Vor der Oper wird die europäische Republik ausgerufen.

(Foto: Robert Haas)

Pro-Europa-Proklamation läuft in München eher still ab

Die Revolution des Jahres 2018 wirkt auf den ersten Blick wie eine von der Polizei besonders aufmerksam begleitete Stadtführung. Und sie kommt tatsächlich aus dem Untergrund, sprich aus der Tiefgarage vor dem Nationaltheater, deren Auffahrt am Samstag um kurz nach 16 Uhr ein kleiner Zug von Menschen empormarschiert. Einige haben sich Europafahnen um die Schultern gewickelt, andere schwingen Fahnen mit den goldenen Sternen auf blauem Untergrund. Bestens überwacht oder auch nur beschützt von der Polizei ("Gehen Sie bitte von der Fahrbahn runter") erklimmen die Revolutionäre die Stufen vor der Oper, rufen oben angekommen die Europäische Republik aus und erklären dafür flugs den Europäischen Rat für abgesetzt. Alle Macht dem Europäischen Parlament.

Was wie ein locker organisiertes Happening aussieht, hat einen ernsten Hintergrund. Die Organisatoren des European Balcony Project wollen den Nationalstaaten die Macht über ihren Kontinent nehmen und sie den Menschen geben. Dafür verlasen engagierte Europäer in München wie in fast 200 Orten und Städten Europas auf Balkonen von Theatern oder Kulturorganisationen um 16 Uhr ein entsprechendes Manifest. "Wir begründen die Europäische Republik auf dem Grundsatz der allgemeinen politischen Gleichheit jenseits von Nationalität und Herkunft", heißt es darin. Während sich in Wien mit dem Burgtheater oder in Hamburg mit dem Thalia prominente Häuser an der symbolischen Aktion beteiligten, hielten sich die großen Münchner Theater zurück. Hier riefen unter anderen die Urbanauten und Diem25 (Democracy in Europe Movement 2015) zur Revolution auf. Sie waren aber nicht die einzigen. Den besseren Balkon für die Proklamation hatte sich das Münchner Künstlerkollektiv Polizeiklasse der Akademie der Bildenden Künste gesichert. Sie rief die europäische Republik am Stachus aus, vom Balkon einer prominenten Burger-Kette herab.

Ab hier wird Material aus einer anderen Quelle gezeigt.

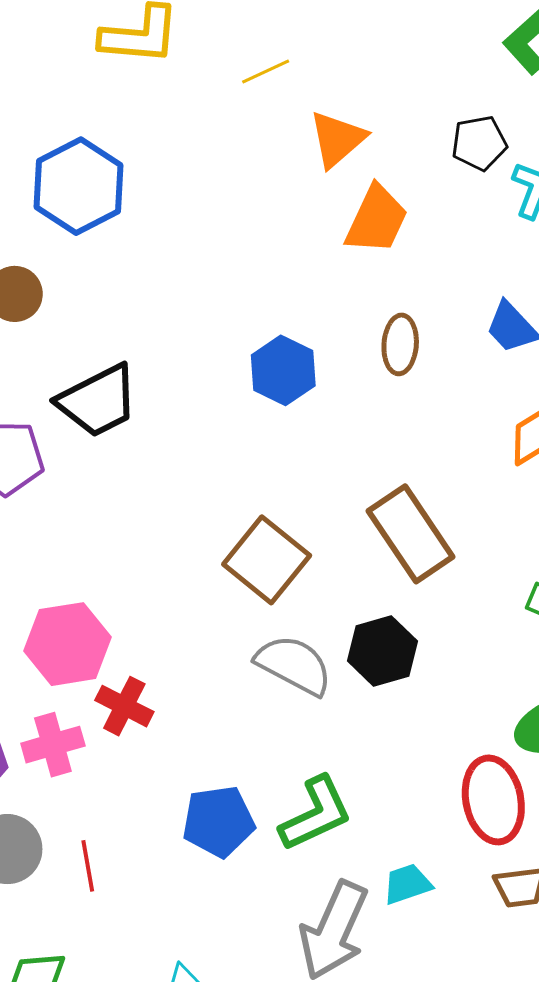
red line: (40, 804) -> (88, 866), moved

Organisiert hatte das Projekt das European Democracy Lab in Berlin. Der Termin war bewusst gewählt: Vor hundert Jahren wurden am 9. November zahlreiche Nationalstaaten ausgerufen. Am 11. November 1918 war der Erste Weltkrieg zu Ende gegangen. Dazwischen sollte nun ein Tag liegen, an dem Bürger für ein gemeinsames, friedliches Europa einstehen.